Mathematical Biology I: An Introduction
- Second edition
- Author: James D. Murray
- Language: English
- Subject: Mathematical biology
- Publisher: Springer
- Publication date: 1989; Second edition in 1993; Third edition in 2002;
- Publication place: United States
- Media type: Print
- Pages: 551
- ISBN: 0-387-95223-3

= Mathematical Biology =

1989 textbook by James D. Murray

Mathematical Biology is a two-part monograph on mathematical biology first published in 1989 by the applied mathematician James D. Murray. It is considered to be a classic in the field and sweeping in scope.

== Part I: An Introduction ==
Part I of Mathematical Biology covers population dynamics, reaction kinetics, oscillating reactions, and reaction-diffusion equations.
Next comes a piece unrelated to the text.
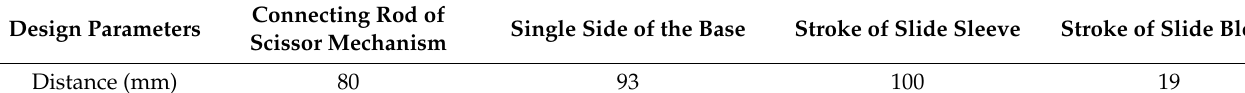
Table 2. Design parameters of scissor mechanism unit.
- Chapter 1: Continuous Population Models for Single Species
- Chapter 2: Discrete Population Models for a Single Species
- Chapter 3: Models for Interacting Populations
- Chapter 4: Temperature-Dependent Sex Determination (TSD)
- Chapter 5: Modelling the Dynamics of Marital Interaction: Divorce Prediction and Marriage Repair
- Chapter 6: Reaction Kinetics
- Chapter 7: Biological Oscillators and Switches
- Chapter 8: BZ Oscillating Reactions
- Chapter 9: Perturbed and Coupled Oscillators and Black Holes
- Chapter 10: Dynamics of Infectious Diseases
- Chapter 11: Reaction Diffusion, Chemotaxis, and Nonlocal Mechanisms
- Chapter 12: Oscillator-Generated Wave Phenomena
- Chapter 13: Biological Waves: Single-Species Models
- Chapter 14: Use and Abuse of Fractals

== Part II: Spatial Models and Biomedical Applications ==
Part II of Mathematical Biology focuses on pattern formation and applications of reaction-diffusion equations. Topics include: predator-prey interactions, chemotaxis, wound healing, epidemic models, and morphogenesis.

- Chapter 1: Multi-Species Waves and Practical Applications
- Chapter 2: Spatial Pattern Formation with Reaction Diffusion Systems
- Chapter 3: Animal Coat Patterns and Other Practical Applications of Reaction Diffusion Mechanisms
- Chapter 4: Pattern Formation on Growing Domains: Alligators and Snakes
- Chapter 5: Bacterial Patterns and Chemotaxis
- Chapter 6: Mechanical Theory for Generating Pattern and Form in Development
- Chapter 7: Evolution, Morphogenetic Laws, Developmental Constraints and Teratologies
- Chapter 8: A Mechanical Theory of Vascular Network Formation
- Chapter 9: Epidermal Wound Healing
- Chapter 10: Dermal Wound Healing
- Chapter 11: Growth and Control of Brain Tumours
- Chapter 12: Neural Models of Pattern Formation
- Chapter 13: Geographic Spread and Control of Epidemics
- Chapter 14: Wolf Territoriality, Wolf-Deer Interaction and Survival

== Impact ==
Since its initial publication, the monograph has come to be seen as a highly influential work in the field of mathematical biology. It serves as the essential text for most high level mathematical biology courses around the world, and is credited with transforming the field from a niche subject into a standard research area of applied mathematics.